[Pose estimation data]
• • • • •

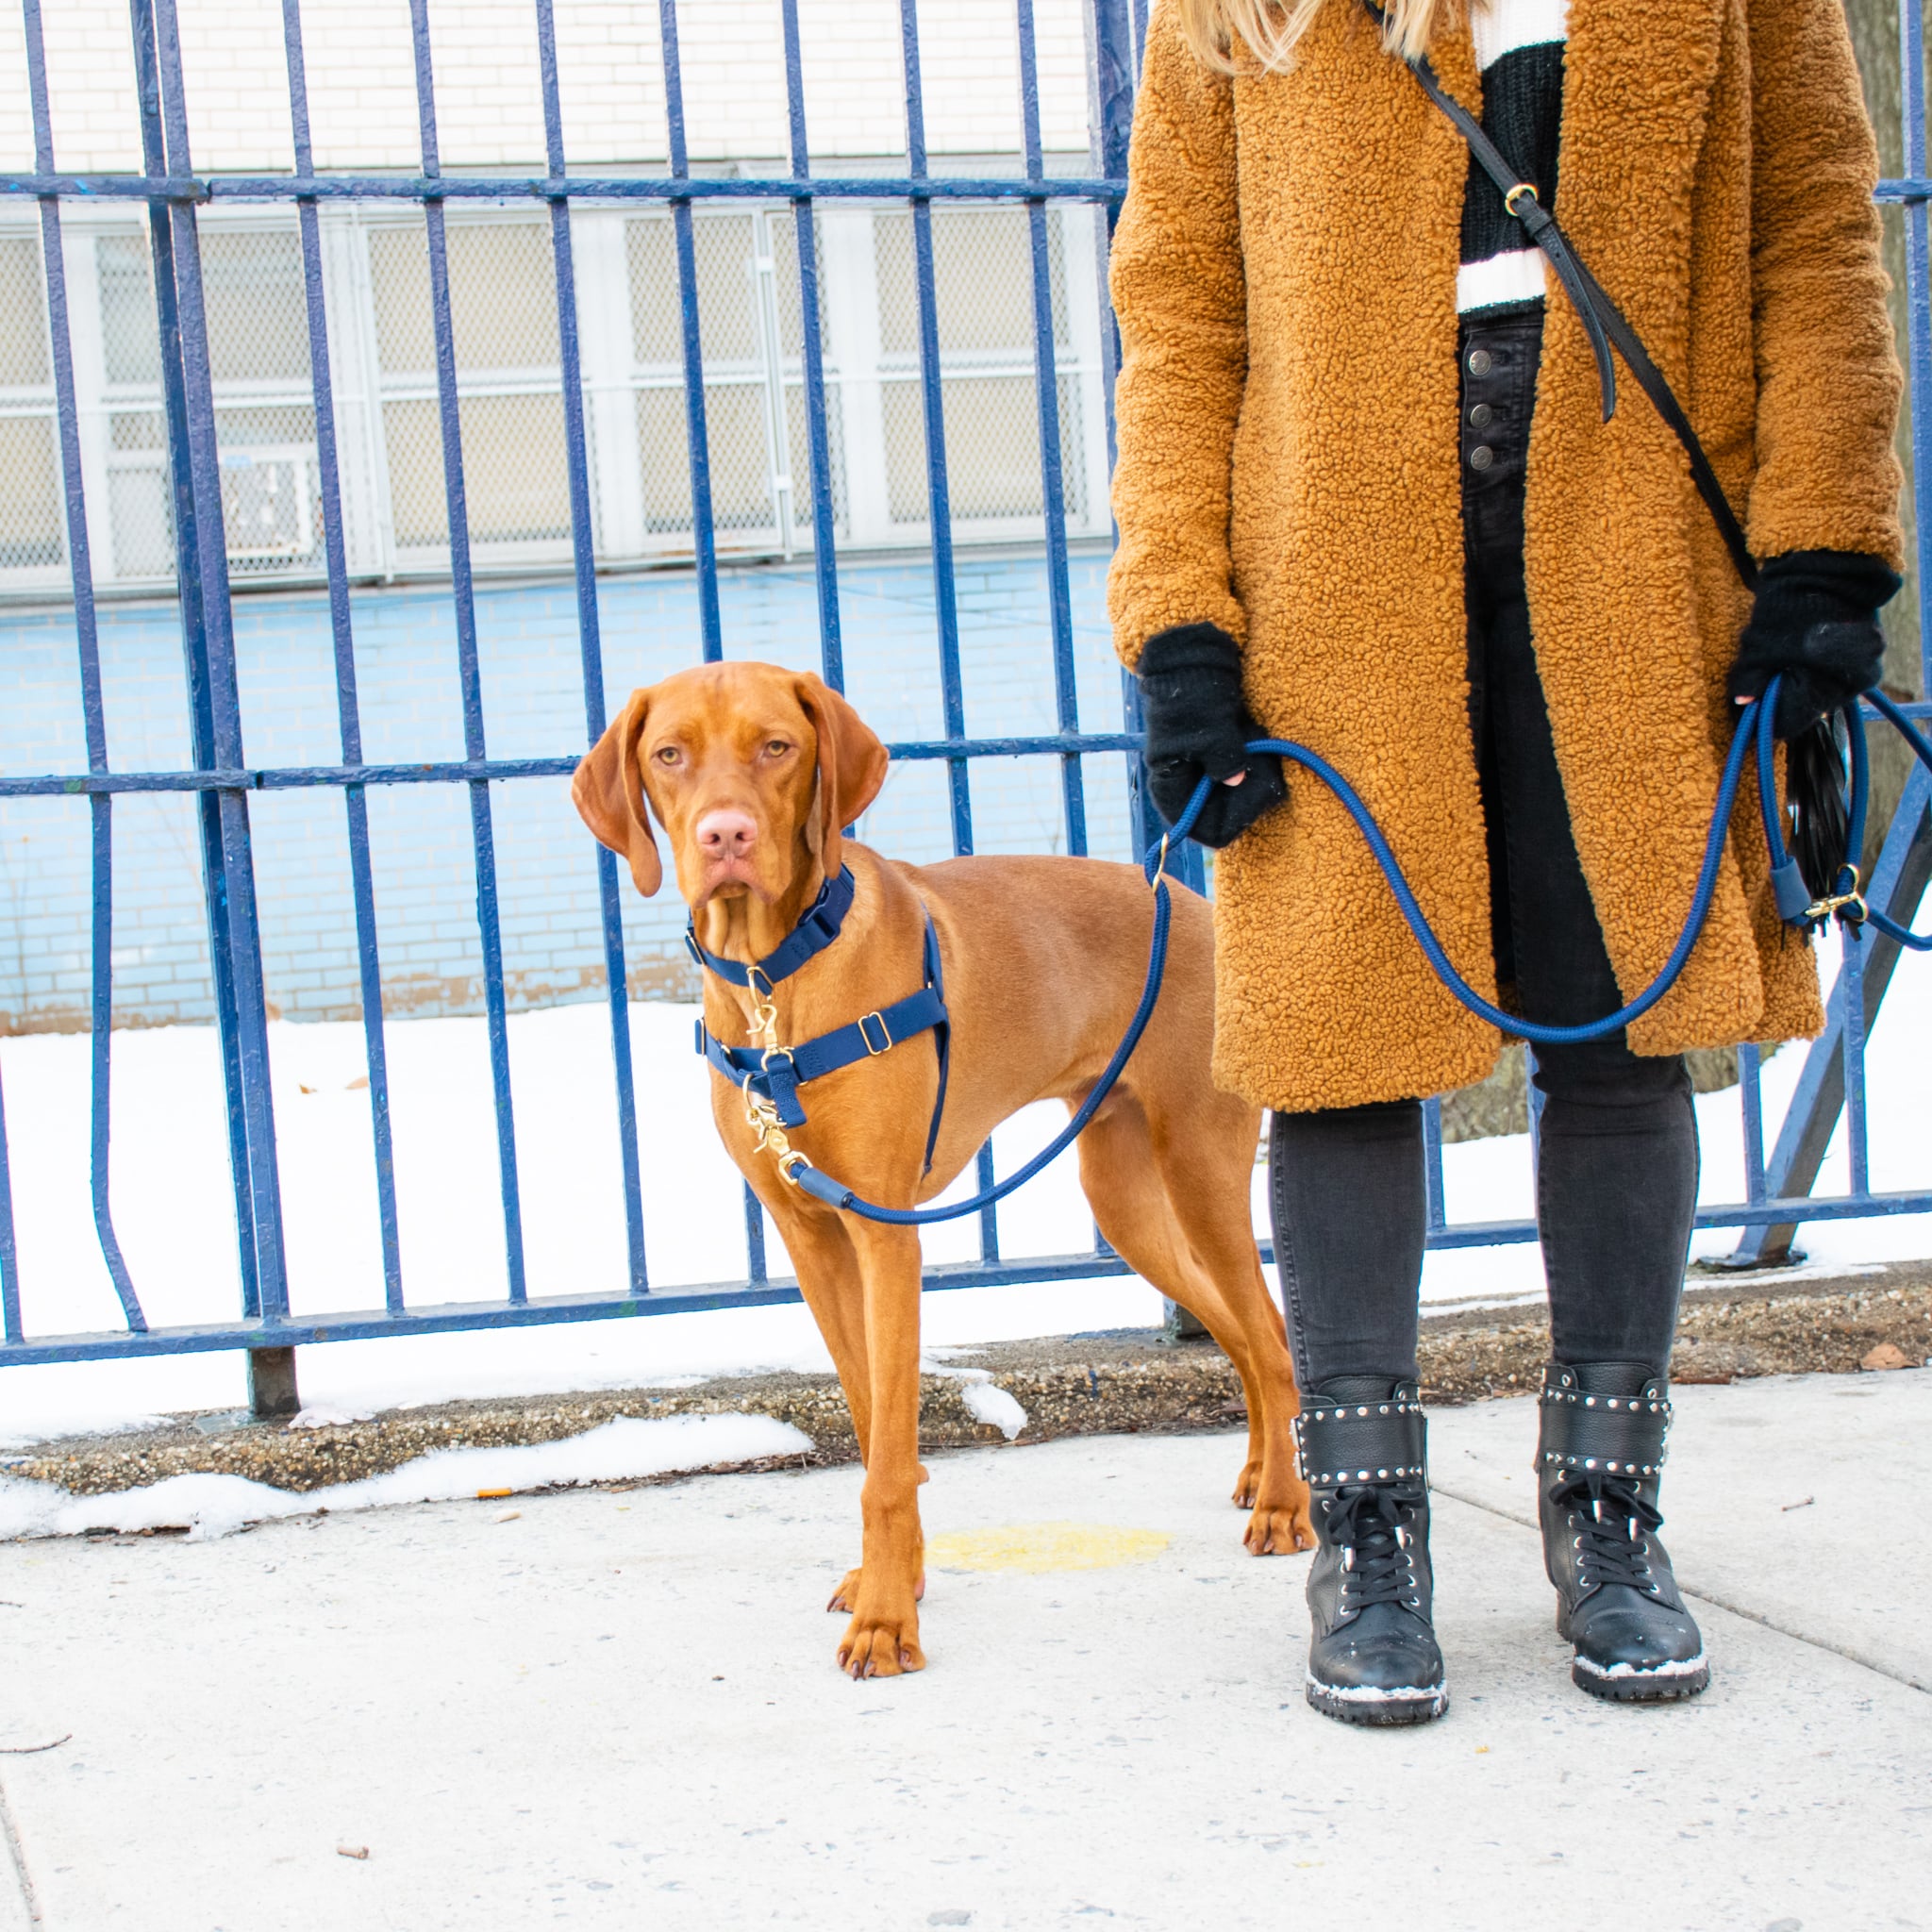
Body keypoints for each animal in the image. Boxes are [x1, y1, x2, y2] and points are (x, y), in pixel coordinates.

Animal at [564, 660, 1306, 1676]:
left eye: (776, 746)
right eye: (669, 754)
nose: (725, 835)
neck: (773, 977)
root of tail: (1187, 899)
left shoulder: (884, 1234)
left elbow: (886, 1454)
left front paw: (886, 1619)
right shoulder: (811, 1236)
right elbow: (872, 1416)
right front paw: (896, 1578)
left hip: (1197, 1165)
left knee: (1271, 1338)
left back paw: (1286, 1506)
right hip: (1123, 1198)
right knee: (1237, 1331)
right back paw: (1258, 1474)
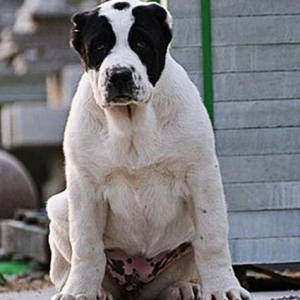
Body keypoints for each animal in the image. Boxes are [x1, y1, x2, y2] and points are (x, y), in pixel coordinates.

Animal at [47, 0, 253, 300]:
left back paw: (182, 288)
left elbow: (211, 240)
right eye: (99, 46)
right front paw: (79, 292)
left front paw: (223, 288)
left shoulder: (201, 177)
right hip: (59, 207)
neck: (132, 122)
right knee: (66, 266)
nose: (119, 74)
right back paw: (96, 291)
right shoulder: (84, 186)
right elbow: (86, 245)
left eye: (141, 43)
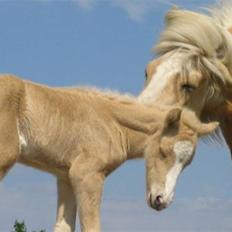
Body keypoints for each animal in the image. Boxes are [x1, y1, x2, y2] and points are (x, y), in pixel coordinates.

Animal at [0, 74, 218, 230]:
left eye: (187, 163)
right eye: (163, 152)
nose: (161, 200)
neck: (111, 123)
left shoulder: (65, 176)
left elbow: (63, 226)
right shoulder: (87, 175)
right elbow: (92, 227)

• • • • •

> _Task statement_: What is needed is an exact copy of the entries, without any images.

> _Answer to the problem_:
Body keypoints for each animal in the image. Boxes are [x1, y1, x2, y2] and points are (x, y), in pixel coordinates.

Animal at [564, 660, 1306, 1676]:
left eye: (776, 746)
right eye: (669, 754)
nose: (725, 835)
neck: (773, 977)
root of tail: (1187, 899)
left shoulder: (884, 1234)
left elbow: (886, 1454)
left front paw: (886, 1619)
right shoulder: (811, 1236)
right elbow: (872, 1416)
right front paw: (896, 1578)
left hip: (1197, 1165)
left knee: (1271, 1338)
left back paw: (1286, 1506)
right hip: (1123, 1198)
right knee: (1237, 1331)
right back paw: (1258, 1474)
Body keypoints for each animal in the image. Boxes are [x1, y1, x2, y2] and points are (x, y), in pixel coordinates.

Animal at [47, 0, 253, 300]:
left back paw: (182, 288)
left elbow: (211, 240)
right eye: (99, 46)
right front paw: (79, 292)
left front paw: (223, 288)
left shoulder: (201, 177)
right hip: (59, 207)
neck: (132, 122)
right knee: (66, 266)
nose: (119, 74)
right back paw: (96, 291)
right shoulder: (84, 186)
right elbow: (86, 245)
left eye: (141, 43)
Body keypoints for each animal in the image. Boxes are [x1, y1, x2, y2] and points are (x, y), in pixel coordinates.

Animal at [0, 74, 218, 230]:
left eye: (187, 163)
right eye: (163, 152)
nose: (161, 200)
neck: (111, 123)
left shoulder: (65, 176)
left elbow: (63, 226)
right shoulder: (87, 175)
right elbow: (92, 227)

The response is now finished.